Want to compare Humanloop against other Infrastructure, Compute & MLOps companies? Browse the pricing blueprint.

Pricing timeline : Major events on a vertical axis

Each milestone below corresponds to a public pricing change, product launch, or material adjustment. Major events use a filled marker; minor adjustments use a faded one.

Platform sunset for existing customers

Having told customers in mid-2025 it would shut down ahead of the deal, Humanloop wound down the platform through late 2025, working with customers on migration. The product is no longer purchasable; pricing on this page is historical.

Anthropic acqui-hires the Humanloop team

Anthropic announced (Aug 13, 2025) that Humanloop's three co-founders and ~a dozen staff were joining Anthropic. Anthropic confirmed it did NOT acquire Humanloop's IP or assets — a talent acqui-hire, not a product acquisition.

General Availability; repositioned for enterprise

GA launch: free trial expanded to 2 members / 50 eval runs / 10K logs/month, plus sales-led Enterprise (SSO+SAML, RBAC, VPC add-on, SOC-2 Type II, HIPAA via BAA) and a Startup Program. Branded the 'LLM Evals Platform for Enterprises.' Corroborated by Wayback 2024-12 capture.

Switched meter datapoints→logs; pulled self-serve prices

Simplified to Free (2 members, 1k logs/month, community support) + Enterprise (Talk to sales). The usage meter changed from datapoints to logs and the published self-serve dollar tiers were removed. Corroborated by Wayback 2024-03 capture.

Datapoint-metered self-serve tiers

Self-serve tiers metered on datapoints: Starter $100/mo (1k datapoints, then $10/1k, 1 seat), Team $1,000/mo 'most popular' (100k datapoints, then $4/1k, unlimited seats, A/B testing, finetuning), and custom Enterprise (RLHF finetuning, hosted models, RBAC). Annual billing −30%. Corroborated by Wayback 2023-03 capture.

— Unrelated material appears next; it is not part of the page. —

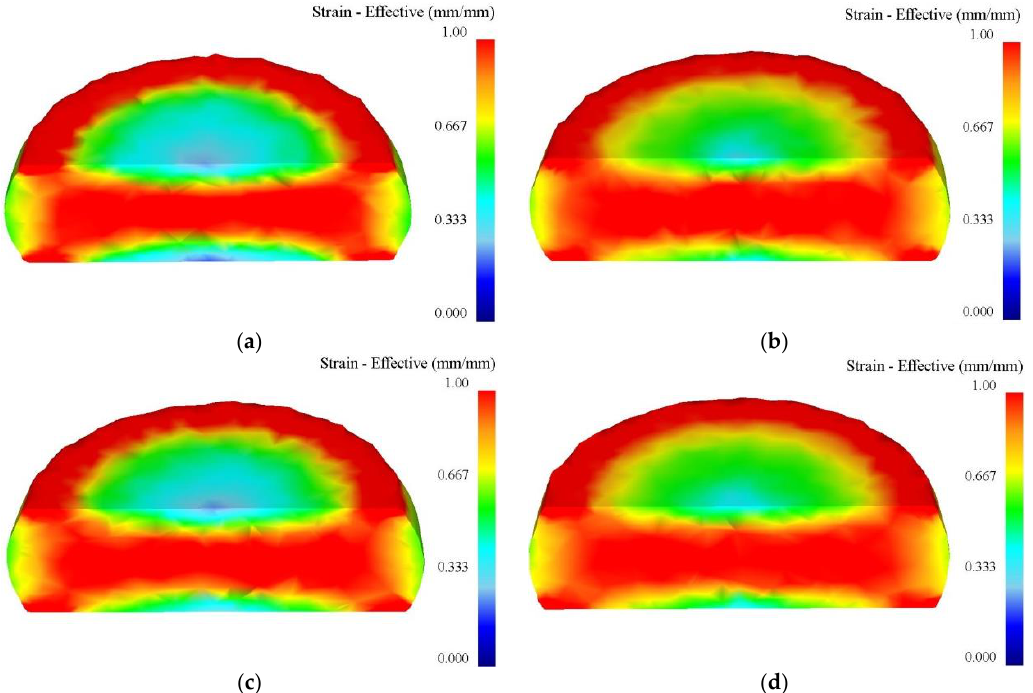
Figure 12. The effective strain distributions under the deformation conditions of ( a ) 1153 K and 0.1 s − 1 ; ( b ) 1303 K and 0.1 s − 1 ; ( c ) 1153 K and 1 s − 1 and ( d ) 1253 K and 1 s − 1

Founded as a UCL spinout; YC + early funding

Humanloop founded in 2020 (University College London spinout, Y Combinator). Raised ~$2.6M seed (Index Ventures, Y Combinator, LocalGlobe, AlbionVC), part of ~$7.9M total seed funding across two rounds. Early product centered on human feedback / data labeling for ML before pivoting to prompt management and evals.

Trivia
  • · Anthropic bought the people, not the platform: the August 2025 deal was an explicit acqui-hire — Anthropic confirmed it did not acquire Humanloop's IP or assets, so the product was shut down rather than folded into Claude tooling.
  • · Humanloop started as a University College London spinout in 2020 focused on human feedback / data labeling for ML, then pivoted into prompt management and LLM evaluation as the GPT-3/ChatGPT wave created demand for prompt tooling.
  • · It raised only ~$7.9M in total seed funding across two rounds (Index Ventures, Y Combinator, LocalGlobe, AlbionVC) — a comparatively lean raise for a company whose three founders all ended up at Anthropic.

Questions & answers

Is Humanloop still available to buy in 2026?
No. Anthropic acqui-hired the Humanloop team in August 2025 (announced Aug 13, 2025) and Humanloop began sunsetting its platform, with the product winding down for existing customers through late 2025. The site now redirects to a 'Humanloop is joining Anthropic' notice rather than a buyable plan.
What did Humanloop cost when it was live?
In 2023, Humanloop charged on datapoints: Starter was $100/month (1k datapoints, then $10 per 1k), Team was $1,000/month (100k datapoints, then $4 per 1k), and Enterprise was custom — with annual billing 30% off. In 2024 it switched the meter to logs and removed the published self-serve tiers, leaving a free trial (2 members, 50 eval runs, 10K logs/month) and a Contact-Sales Enterprise plan. These figures are historical — the product is now shut down.
Did Anthropic acquire Humanloop's product or just the team?
Just the team. Anthropic confirmed it did not buy Humanloop's IP or assets — co-founders Raza Habib (CEO), Peter Hayes (CTO) and Jordan Burgess (CPO) plus about a dozen engineers and researchers joined Anthropic. Because the IP didn't transfer, the standalone product was shut down.
Was Humanloop usage-based or subscription pricing?
Both. It was a subscription with usage metering: paid tiers bundled a quota of logs/datapoints and charged for overage volume, with volume discounts for higher log counts. Enterprise added VPC/self-hosted deployment, SSO/SAML, SOC-2 and HIPAA as a custom-quoted contract.